The high fragmentation of the construction sector in the U.S. also makes it very difficult for job seekers to know which companies are hiring and where and how they can improve their skills to match the needs of the industry. The Get Into Energy initiative developed by the Center for Energy Workforce Development (CEWD) is among a number of new online tools that provide training resources and a job locator to make job seeking easier.
Louisiana is one of the states that will face the workforce gap full on. With a projected need for an additional 86,300 skilled craft job openings to build an estimated $60 billion worth of new plants and plant expansions in the next few years, Louisiana is at the forefront of developing workforce solutions for industrial construction, according to Curt Eysink, executive director of the Louisiana Workforce Commission.
Attracting people to the industry
By definition, training is the Holy Grail of workforce development in the skilled craft trades. The steep expansion of the petrochemical industry and the imminent retirement of many experienced workers are prompting construction firms and owners to rethink their training and succession plans.

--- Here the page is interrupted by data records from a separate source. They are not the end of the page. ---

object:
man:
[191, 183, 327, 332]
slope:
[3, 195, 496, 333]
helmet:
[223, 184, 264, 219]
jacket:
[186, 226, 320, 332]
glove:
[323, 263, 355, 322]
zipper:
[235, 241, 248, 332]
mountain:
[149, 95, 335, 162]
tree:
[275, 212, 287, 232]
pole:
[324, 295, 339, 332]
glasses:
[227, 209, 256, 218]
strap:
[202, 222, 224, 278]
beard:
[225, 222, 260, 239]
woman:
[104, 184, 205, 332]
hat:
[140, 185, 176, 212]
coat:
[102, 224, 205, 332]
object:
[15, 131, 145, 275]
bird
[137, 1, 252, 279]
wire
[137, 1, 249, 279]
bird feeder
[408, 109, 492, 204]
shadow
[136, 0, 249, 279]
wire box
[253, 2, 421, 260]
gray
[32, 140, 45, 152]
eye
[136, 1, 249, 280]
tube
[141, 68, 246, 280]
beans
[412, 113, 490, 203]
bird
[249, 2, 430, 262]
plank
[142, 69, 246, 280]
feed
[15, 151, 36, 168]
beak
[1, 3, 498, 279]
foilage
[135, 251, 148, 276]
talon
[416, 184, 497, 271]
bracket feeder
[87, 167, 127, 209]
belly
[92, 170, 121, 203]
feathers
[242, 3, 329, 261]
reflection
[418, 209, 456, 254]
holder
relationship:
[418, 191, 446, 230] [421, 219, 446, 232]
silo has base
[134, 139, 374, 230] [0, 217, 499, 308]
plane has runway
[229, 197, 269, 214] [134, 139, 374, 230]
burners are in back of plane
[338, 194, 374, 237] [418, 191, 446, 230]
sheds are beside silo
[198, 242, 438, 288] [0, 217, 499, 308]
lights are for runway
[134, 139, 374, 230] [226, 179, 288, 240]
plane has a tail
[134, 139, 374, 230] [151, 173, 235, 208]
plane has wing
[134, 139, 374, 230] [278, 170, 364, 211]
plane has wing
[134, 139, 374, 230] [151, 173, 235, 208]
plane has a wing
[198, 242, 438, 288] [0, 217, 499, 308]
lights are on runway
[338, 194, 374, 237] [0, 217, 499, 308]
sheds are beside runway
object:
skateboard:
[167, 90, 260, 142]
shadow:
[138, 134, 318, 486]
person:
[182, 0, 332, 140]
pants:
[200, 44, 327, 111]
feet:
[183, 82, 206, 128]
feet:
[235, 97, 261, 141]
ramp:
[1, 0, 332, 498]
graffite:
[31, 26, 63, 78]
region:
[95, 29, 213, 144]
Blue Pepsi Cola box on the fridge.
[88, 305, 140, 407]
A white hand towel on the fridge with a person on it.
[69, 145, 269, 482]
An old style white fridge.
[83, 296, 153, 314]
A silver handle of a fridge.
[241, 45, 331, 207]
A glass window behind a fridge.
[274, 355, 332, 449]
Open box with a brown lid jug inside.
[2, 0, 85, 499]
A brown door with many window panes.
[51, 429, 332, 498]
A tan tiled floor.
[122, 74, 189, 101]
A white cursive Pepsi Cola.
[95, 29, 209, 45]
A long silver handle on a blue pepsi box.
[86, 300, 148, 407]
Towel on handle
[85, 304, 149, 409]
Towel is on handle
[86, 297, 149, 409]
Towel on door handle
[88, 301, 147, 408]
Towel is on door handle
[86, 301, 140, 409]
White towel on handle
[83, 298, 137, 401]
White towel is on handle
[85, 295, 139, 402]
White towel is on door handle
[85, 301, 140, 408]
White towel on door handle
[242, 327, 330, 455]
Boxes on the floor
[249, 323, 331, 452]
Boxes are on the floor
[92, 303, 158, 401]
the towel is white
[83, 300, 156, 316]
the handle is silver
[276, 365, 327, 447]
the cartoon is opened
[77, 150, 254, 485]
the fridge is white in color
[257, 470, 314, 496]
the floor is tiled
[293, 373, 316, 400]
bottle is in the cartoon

Industry groups like the Associated Builders and Contractors (ABC) and the non-profit National Center for Construction Education and Research (NCCER), among others, have long set the gold standard in craft training, curricula building and assessment in the construction sector. Their training networks offer a plethora of local after-work or weekend classroom and lab training. Most companies are also complementing this with more specialized on-the-job training for specific projects and trades.
“Wages might be enough to attract a worker but it is not the only factor that would keep them in your workforce - it’s how you treat them once they are coming through the gate,” Hanna said.
More and more in-demand workers are choosing based on the company’s safety record, supervision capacity, on-boarding program, ease of recruitment and on-site facilities, among other factors.
“If you can provide training for them at no cost, and provide them an opportunity to grow and provide good quality of life, with good income that they would never make outside the construction industry, you have gone long ways in creating a workforce for many years ahead of you if you treat them right,” Hanna added.